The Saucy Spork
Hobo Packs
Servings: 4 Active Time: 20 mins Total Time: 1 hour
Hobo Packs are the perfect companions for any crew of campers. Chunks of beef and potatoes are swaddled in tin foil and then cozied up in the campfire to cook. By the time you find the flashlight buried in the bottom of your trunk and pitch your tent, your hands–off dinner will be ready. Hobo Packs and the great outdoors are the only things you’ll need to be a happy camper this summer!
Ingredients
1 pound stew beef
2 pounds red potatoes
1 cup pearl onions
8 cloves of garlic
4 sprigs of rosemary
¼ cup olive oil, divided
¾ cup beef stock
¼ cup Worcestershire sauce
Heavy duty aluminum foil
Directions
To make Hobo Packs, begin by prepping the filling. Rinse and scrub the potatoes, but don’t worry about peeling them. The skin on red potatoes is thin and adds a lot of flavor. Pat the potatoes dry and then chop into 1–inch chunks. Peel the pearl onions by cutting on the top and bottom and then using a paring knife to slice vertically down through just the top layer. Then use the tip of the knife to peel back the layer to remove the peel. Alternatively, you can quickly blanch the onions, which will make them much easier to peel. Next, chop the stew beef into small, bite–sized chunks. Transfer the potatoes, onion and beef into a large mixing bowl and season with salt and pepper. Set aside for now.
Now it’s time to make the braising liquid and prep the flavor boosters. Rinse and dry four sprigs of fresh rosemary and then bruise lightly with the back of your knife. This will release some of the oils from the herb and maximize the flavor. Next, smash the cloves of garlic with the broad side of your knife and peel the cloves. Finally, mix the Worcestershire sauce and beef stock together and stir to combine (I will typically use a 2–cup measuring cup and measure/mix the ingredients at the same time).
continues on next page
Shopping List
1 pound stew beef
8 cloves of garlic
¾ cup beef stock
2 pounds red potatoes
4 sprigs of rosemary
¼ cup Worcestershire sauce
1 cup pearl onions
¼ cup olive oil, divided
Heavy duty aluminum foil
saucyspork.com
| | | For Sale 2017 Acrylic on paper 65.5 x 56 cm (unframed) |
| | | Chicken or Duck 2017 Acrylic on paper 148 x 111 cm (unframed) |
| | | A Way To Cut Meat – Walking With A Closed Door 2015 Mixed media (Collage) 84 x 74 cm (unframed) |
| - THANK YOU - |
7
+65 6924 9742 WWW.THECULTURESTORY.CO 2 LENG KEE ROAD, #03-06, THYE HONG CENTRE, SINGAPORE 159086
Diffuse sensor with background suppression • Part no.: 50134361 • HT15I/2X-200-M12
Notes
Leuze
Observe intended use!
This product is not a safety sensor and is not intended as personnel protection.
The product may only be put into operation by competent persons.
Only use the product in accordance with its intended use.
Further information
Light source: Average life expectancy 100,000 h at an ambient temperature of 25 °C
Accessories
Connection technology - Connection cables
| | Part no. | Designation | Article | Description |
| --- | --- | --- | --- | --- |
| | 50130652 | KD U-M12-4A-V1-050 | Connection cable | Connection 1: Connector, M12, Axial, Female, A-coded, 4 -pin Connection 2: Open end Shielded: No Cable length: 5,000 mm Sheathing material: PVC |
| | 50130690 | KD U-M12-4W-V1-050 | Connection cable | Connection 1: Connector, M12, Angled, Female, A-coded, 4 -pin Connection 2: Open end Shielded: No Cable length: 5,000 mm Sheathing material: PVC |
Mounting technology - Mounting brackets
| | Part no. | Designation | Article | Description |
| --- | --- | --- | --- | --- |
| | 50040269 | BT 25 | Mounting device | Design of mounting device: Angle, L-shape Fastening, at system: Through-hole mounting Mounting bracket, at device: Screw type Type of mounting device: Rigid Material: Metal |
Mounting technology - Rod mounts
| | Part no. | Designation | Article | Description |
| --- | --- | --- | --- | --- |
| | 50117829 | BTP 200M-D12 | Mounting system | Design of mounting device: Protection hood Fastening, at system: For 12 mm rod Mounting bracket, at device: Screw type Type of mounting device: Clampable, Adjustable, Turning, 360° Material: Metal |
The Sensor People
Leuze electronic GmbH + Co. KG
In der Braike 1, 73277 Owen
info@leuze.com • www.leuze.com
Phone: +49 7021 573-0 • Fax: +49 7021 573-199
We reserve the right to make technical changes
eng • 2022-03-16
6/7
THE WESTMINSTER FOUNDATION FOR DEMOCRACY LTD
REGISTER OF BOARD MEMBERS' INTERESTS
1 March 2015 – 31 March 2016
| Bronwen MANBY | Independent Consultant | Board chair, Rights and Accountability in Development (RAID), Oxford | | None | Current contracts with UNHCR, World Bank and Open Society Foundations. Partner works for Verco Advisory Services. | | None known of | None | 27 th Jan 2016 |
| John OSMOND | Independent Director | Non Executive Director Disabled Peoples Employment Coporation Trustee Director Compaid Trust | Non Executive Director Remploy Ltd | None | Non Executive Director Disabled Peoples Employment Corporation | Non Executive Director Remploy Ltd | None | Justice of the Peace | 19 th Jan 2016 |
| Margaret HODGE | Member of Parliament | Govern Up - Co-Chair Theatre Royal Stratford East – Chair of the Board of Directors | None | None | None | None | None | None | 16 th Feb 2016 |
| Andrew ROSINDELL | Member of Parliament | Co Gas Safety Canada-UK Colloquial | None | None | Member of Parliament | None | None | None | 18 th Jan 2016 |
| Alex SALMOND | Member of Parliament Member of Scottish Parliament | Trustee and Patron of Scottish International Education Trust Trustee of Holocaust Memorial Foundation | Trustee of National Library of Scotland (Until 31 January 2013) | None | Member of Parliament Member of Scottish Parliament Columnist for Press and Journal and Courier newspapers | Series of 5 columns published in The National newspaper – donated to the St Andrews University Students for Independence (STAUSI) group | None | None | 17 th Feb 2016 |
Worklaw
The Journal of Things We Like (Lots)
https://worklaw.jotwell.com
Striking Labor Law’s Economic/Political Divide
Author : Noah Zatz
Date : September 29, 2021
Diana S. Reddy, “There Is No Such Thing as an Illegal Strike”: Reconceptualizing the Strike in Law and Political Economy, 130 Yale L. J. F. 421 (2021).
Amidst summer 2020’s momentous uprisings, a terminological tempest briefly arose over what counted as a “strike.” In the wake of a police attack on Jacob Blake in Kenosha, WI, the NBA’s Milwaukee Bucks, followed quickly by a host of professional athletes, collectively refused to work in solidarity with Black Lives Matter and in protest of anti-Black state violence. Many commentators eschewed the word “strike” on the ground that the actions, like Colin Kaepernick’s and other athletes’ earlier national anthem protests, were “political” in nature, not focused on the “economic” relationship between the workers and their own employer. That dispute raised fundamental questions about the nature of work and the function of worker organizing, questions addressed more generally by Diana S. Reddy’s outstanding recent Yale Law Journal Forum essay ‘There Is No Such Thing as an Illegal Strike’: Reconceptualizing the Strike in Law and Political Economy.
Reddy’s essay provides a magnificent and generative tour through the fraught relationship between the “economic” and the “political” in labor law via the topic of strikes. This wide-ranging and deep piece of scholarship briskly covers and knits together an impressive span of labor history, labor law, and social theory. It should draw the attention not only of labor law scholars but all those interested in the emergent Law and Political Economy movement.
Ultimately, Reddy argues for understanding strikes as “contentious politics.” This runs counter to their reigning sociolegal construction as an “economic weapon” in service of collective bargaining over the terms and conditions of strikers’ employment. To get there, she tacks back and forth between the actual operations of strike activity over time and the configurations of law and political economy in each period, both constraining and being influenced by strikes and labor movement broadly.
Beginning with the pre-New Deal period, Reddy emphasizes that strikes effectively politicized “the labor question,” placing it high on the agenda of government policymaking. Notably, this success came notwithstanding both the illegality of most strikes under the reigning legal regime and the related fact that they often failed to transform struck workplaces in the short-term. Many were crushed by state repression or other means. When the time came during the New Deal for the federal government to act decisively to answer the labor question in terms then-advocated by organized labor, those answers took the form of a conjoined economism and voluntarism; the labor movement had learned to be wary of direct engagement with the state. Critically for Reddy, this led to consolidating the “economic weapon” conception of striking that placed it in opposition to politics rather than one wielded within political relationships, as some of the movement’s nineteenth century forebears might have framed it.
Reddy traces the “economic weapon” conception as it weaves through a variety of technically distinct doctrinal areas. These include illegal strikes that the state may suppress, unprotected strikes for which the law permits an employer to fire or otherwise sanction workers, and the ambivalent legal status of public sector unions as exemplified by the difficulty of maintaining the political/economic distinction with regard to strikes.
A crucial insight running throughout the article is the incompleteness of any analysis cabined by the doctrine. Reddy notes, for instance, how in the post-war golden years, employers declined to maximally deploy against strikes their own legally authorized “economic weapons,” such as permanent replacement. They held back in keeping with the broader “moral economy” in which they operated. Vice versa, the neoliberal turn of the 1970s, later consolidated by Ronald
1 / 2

### What the exercise asks
What is needed is an exact copy of the entries from their first line down to the line with "To make Hobo", that line included, and nothing beyond it.

### Answer section
The Saucy Spork
Hobo Packs
Servings: 4 Active Time: 20 mins Total Time: 1 hour
Hobo Packs are the perfect companions for any crew of campers. Chunks of beef and potatoes are swaddled in tin foil and then cozied up in the campfire to cook. By the time you find the flashlight buried in the bottom of your trunk and pitch your tent, your hands–off dinner will be ready. Hobo Packs and the great outdoors are the only things you’ll need to be a happy camper this summer!
Ingredients
1 pound stew beef
2 pounds red potatoes
1 cup pearl onions
8 cloves of garlic
4 sprigs of rosemary
¼ cup olive oil, divided
¾ cup beef stock
¼ cup Worcestershire sauce
Heavy duty aluminum foil
Directions
To make Hobo Packs, begin by prepping the filling. Rinse and scrub the potatoes, but don’t worry about peeling them. The skin on red potatoes is thin and adds a lot of flavor. Pat the potatoes dry and then chop into 1–inch chunks. Peel the pearl onions by cutting on the top and bottom and then using a paring knife to slice vertically down through just the top layer. Then use the tip of the knife to peel back the layer to remove the peel. Alternatively, you can quickly blanch the onions, which will make them much easier to peel. Next, chop the stew beef into small, bite–sized chunks. Transfer the potatoes, onion and beef into a large mixing bowl and season with salt and pepper. Set aside for now.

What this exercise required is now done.